[Data excerpts]
=====

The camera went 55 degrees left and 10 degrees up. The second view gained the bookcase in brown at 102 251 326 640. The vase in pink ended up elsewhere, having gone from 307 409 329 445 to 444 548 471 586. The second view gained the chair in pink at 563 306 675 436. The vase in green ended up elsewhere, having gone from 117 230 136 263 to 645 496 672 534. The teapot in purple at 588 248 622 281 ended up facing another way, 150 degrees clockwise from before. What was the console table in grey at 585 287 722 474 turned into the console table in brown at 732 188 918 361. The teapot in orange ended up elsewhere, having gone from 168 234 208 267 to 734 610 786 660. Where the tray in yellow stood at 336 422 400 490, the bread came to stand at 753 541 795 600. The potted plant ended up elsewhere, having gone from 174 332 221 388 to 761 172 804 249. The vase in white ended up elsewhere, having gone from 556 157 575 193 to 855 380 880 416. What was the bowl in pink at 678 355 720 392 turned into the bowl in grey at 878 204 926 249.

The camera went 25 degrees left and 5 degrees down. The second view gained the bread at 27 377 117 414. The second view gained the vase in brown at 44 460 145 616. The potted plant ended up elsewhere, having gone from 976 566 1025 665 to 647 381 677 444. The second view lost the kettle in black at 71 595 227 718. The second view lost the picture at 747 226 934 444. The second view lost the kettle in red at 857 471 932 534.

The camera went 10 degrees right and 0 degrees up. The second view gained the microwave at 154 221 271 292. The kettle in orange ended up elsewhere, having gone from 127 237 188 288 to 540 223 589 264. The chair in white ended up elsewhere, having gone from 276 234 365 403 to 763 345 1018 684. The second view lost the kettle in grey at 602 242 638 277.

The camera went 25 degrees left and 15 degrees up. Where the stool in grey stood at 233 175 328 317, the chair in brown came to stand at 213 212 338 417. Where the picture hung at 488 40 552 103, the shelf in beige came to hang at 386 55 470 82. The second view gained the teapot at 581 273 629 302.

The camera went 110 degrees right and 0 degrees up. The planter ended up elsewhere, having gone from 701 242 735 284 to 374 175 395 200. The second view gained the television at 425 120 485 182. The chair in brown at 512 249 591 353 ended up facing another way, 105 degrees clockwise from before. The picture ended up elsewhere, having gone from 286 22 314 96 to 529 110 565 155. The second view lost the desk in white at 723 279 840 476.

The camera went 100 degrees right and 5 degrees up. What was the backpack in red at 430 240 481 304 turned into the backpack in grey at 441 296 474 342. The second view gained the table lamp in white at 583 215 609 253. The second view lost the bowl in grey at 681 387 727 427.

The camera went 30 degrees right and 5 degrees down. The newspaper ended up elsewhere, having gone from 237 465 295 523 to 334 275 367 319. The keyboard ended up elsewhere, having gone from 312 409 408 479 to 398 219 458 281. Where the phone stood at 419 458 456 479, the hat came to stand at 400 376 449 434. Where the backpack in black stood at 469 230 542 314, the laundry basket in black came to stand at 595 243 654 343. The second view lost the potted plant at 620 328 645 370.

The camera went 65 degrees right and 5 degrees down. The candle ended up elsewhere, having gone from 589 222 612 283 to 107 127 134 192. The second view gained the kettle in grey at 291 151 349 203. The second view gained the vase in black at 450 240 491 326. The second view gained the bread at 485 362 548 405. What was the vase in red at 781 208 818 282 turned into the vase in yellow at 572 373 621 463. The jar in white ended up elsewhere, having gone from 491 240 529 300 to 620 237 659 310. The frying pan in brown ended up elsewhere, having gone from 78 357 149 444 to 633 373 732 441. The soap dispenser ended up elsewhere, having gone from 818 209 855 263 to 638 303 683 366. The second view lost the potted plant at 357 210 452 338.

=====

With no line skipped, repeat the records exactly.

## ANSWER FOR THIS EXERCISE
The camera went 55 degrees left and 10 degrees up. The second view gained the bookcase in brown at 102 251 326 640. The vase in pink ended up elsewhere, having gone from 307 409 329 445 to 444 548 471 586. The second view gained the chair in pink at 563 306 675 436. The vase in green ended up elsewhere, having gone from 117 230 136 263 to 645 496 672 534. The teapot in purple at 588 248 622 281 ended up facing another way, 150 degrees clockwise from before. What was the console table in grey at 585 287 722 474 turned into the console table in brown at 732 188 918 361. The teapot in orange ended up elsewhere, having gone from 168 234 208 267 to 734 610 786 660. Where the tray in yellow stood at 336 422 400 490, the bread came to stand at 753 541 795 600. The potted plant ended up elsewhere, having gone from 174 332 221 388 to 761 172 804 249. The vase in white ended up elsewhere, having gone from 556 157 575 193 to 855 380 880 416. What was the bowl in pink at 678 355 720 392 turned into the bowl in grey at 878 204 926 249.

The camera went 25 degrees left and 5 degrees down. The second view gained the bread at 27 377 117 414. The second view gained the vase in brown at 44 460 145 616. The potted plant ended up elsewhere, having gone from 976 566 1025 665 to 647 381 677 444. The second view lost the kettle in black at 71 595 227 718. The second view lost the picture at 747 226 934 444. The second view lost the kettle in red at 857 471 932 534.

The camera went 10 degrees right and 0 degrees up. The second view gained the microwave at 154 221 271 292. The kettle in orange ended up elsewhere, having gone from 127 237 188 288 to 540 223 589 264. The chair in white ended up elsewhere, having gone from 276 234 365 403 to 763 345 1018 684. The second view lost the kettle in grey at 602 242 638 277.

The camera went 25 degrees left and 15 degrees up. Where the stool in grey stood at 233 175 328 317, the chair in brown came to stand at 213 212 338 417. Where the picture hung at 488 40 552 103, the shelf in beige came to hang at 386 55 470 82. The second view gained the teapot at 581 273 629 302.

The camera went 110 degrees right and 0 degrees up. The planter ended up elsewhere, having gone from 701 242 735 284 to 374 175 395 200. The second view gained the television at 425 120 485 182. The chair in brown at 512 249 591 353 ended up facing another way, 105 degrees clockwise from before. The picture ended up elsewhere, having gone from 286 22 314 96 to 529 110 565 155. The second view lost the desk in white at 723 279 840 476.

The camera went 100 degrees right and 5 degrees up. What was the backpack in red at 430 240 481 304 turned into the backpack in grey at 441 296 474 342. The second view gained the table lamp in white at 583 215 609 253. The second view lost the bowl in grey at 681 387 727 427.

The camera went 30 degrees right and 5 degrees down. The newspaper ended up elsewhere, having gone from 237 465 295 523 to 334 275 367 319. The keyboard ended up elsewhere, having gone from 312 409 408 479 to 398 219 458 281. Where the phone stood at 419 458 456 479, the hat came to stand at 400 376 449 434. Where the backpack in black stood at 469 230 542 314, the laundry basket in black came to stand at 595 243 654 343. The second view lost the potted plant at 620 328 645 370.

The camera went 65 degrees right and 5 degrees down. The candle ended up elsewhere, having gone from 589 222 612 283 to 107 127 134 192. The second view gained the kettle in grey at 291 151 349 203. The second view gained the vase in black at 450 240 491 326. The second view gained the bread at 485 362 548 405. What was the vase in red at 781 208 818 282 turned into the vase in yellow at 572 373 621 463. The jar in white ended up elsewhere, having gone from 491 240 529 300 to 620 237 659 310. The frying pan in brown ended up elsewhere, having gone from 78 357 149 444 to 633 373 732 441. The soap dispenser ended up elsewhere, having gone from 818 209 855 263 to 638 303 683 366. The second view lost the potted plant at 357 210 452 338.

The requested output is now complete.